** start **
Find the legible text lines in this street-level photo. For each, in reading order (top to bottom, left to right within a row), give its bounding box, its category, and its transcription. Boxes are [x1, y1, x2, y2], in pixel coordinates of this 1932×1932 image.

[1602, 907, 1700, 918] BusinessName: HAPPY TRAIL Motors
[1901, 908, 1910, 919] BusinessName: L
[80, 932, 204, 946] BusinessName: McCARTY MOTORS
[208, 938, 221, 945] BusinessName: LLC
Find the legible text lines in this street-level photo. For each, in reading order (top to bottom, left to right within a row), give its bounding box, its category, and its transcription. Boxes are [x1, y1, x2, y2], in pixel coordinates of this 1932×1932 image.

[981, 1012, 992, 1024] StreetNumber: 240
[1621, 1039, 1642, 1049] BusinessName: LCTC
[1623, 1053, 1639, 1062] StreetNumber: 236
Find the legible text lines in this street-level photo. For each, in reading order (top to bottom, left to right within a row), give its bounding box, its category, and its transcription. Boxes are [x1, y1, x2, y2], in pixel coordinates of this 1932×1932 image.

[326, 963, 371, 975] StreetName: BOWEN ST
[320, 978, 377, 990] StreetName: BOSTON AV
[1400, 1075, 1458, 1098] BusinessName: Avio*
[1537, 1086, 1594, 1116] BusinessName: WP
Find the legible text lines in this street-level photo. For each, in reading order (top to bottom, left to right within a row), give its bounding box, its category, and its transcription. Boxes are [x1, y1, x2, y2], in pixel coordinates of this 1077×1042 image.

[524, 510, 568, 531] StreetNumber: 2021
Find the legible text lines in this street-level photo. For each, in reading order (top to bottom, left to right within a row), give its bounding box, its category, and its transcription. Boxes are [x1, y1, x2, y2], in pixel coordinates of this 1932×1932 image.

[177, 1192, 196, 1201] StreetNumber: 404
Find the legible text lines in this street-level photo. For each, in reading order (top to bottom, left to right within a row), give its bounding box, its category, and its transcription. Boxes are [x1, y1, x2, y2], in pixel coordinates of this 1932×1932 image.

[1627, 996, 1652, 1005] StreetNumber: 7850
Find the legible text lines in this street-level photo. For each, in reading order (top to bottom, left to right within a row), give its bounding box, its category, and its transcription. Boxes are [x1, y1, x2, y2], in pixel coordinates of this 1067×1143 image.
** end **
**What to produce:**
Can you change "reading order" to "visual order" everywhere it occurs in the items above and give them again, with nothing else altered?

**Written solution:**
Find the legible text lines in this street-level photo. For each, in visual order (top to bottom, left to right within a row), give its bounding box, its category, and its transcription. Boxes are [x1, y1, x2, y2], in pixel coordinates of this 1932×1932 image.

[1602, 907, 1700, 918] BusinessName: HAPPY TRAIL Motors
[1901, 908, 1910, 919] BusinessName: L
[80, 932, 204, 946] BusinessName: McCARTY MOTORS
[208, 938, 221, 945] BusinessName: LLC
Find the legible text lines in this street-level photo. For each, in visual order (top to bottom, left to right within a row), give its bounding box, its category, and its transcription. Boxes are [x1, y1, x2, y2], in pixel coordinates of this 1932×1932 image.

[981, 1012, 992, 1024] StreetNumber: 240
[1621, 1039, 1642, 1049] BusinessName: LCTC
[1623, 1053, 1639, 1062] StreetNumber: 236
Find the legible text lines in this street-level photo. For each, in visual order (top to bottom, left to right within a row), give its bounding box, its category, and its transcription. Boxes are [x1, y1, x2, y2], in pixel coordinates of this 1932×1932 image.

[326, 963, 371, 975] StreetName: BOWEN ST
[320, 978, 377, 990] StreetName: BOSTON AV
[1400, 1075, 1458, 1098] BusinessName: Avio*
[1537, 1086, 1594, 1116] BusinessName: WP
Find the legible text lines in this street-level photo. For each, in visual order (top to bottom, left to right within a row), give its bounding box, its category, and its transcription. Boxes are [x1, y1, x2, y2], in pixel coordinates of this 1077×1042 image.

[524, 510, 568, 531] StreetNumber: 2021
Find the legible text lines in this street-level photo. For each, in visual order (top to bottom, left to right within a row), give its bounding box, its category, and its transcription. Boxes are [x1, y1, x2, y2], in pixel coordinates of this 1932×1932 image.

[177, 1192, 196, 1201] StreetNumber: 404
Find the legible text lines in this street-level photo. For each, in visual order (top to bottom, left to right within a row), give its bounding box, its category, and its transcription. Boxes are [x1, y1, x2, y2], in pixel coordinates of this 1932×1932 image.

[1627, 996, 1652, 1005] StreetNumber: 7850
Find the legible text lines in this street-level photo. For each, in visual order (top to bottom, left to right within a row), give its bounding box, its category, and its transcription. Boxes are [x1, y1, x2, y2], in pixel coordinates of this 1067×1143 image.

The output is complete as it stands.